**WORK TO COMPLETE:**
Below are records; count how many of their lines contain the word "Gerber" and give the number alone.

**SOURCE DATA:**

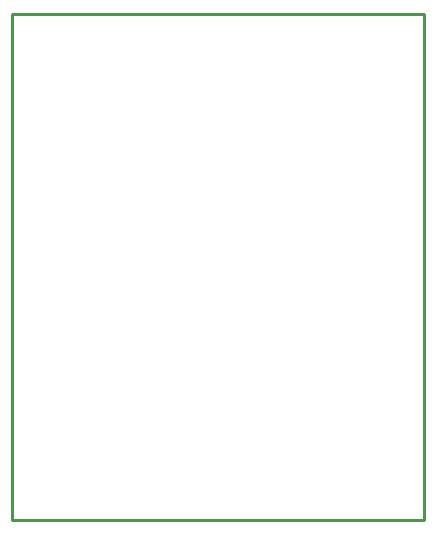
<source format=gbr>
G04 EAGLE Gerber RS-274X export*
G75*
%MOMM*%
%FSLAX34Y34*%
%LPD*%
%IN*%
%IPPOS*%
%AMOC8*
5,1,8,0,0,1.08239X$1,22.5*%
G01*
G04 Define Apertures*
%ADD10C,0.254000*%
D10*
X0Y127000D02*
X349050Y127000D01*
X349050Y555500D01*
X0Y555500D01*
X0Y127000D01*
M02*

</source>
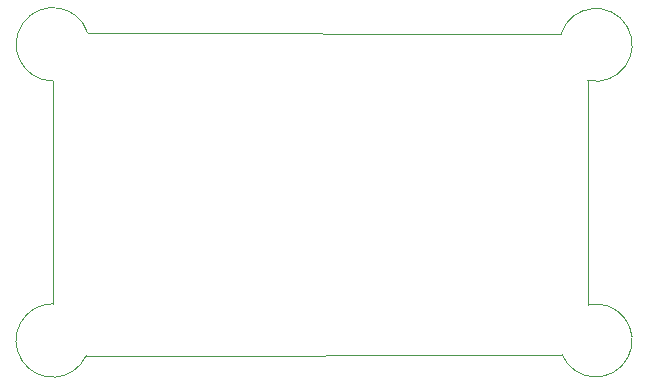
<source format=gm1>
%TF.GenerationSoftware,KiCad,Pcbnew,8.0.1*%
%TF.CreationDate,2024-07-18T02:30:48+05:30*%
%TF.ProjectId,MCU_datalogger_PCB,4d43555f-6461-4746-916c-6f676765725f,1*%
%TF.SameCoordinates,Original*%
%TF.FileFunction,Profile,NP*%
%FSLAX46Y46*%
G04 Gerber Fmt 4.6, Leading zero omitted, Abs format (unit mm)*
G04 Created by KiCad (PCBNEW 8.0.1) date 2024-07-18 02:30:48*
%MOMM*%
%LPD*%
G01*
G04 APERTURE LIST*
%TA.AperFunction,Profile*%
%ADD10C,0.100000*%
%TD*%
G04 APERTURE END LIST*
D10*
X112050000Y-107780000D02*
X152350000Y-107710000D01*
X152260001Y-80550000D02*
G75*
G02*
X154517278Y-84473978I2939999J-920000D01*
G01*
X109247880Y-84522220D02*
G75*
G02*
X112179999Y-80460000I-17880J3102220D01*
G01*
X154556777Y-103464603D02*
G75*
G02*
X152350001Y-107710000I633223J-3025397D01*
G01*
X112050000Y-107780000D02*
G75*
G02*
X109220000Y-103393990I-2830000J1280000D01*
G01*
X152260001Y-80550000D02*
X112180000Y-80460000D01*
X109247880Y-84522221D02*
X109220000Y-103393990D01*
X154556777Y-103464603D02*
X154517278Y-84473978D01*
M02*

</source>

**WRITTEN RESPONSE:**
2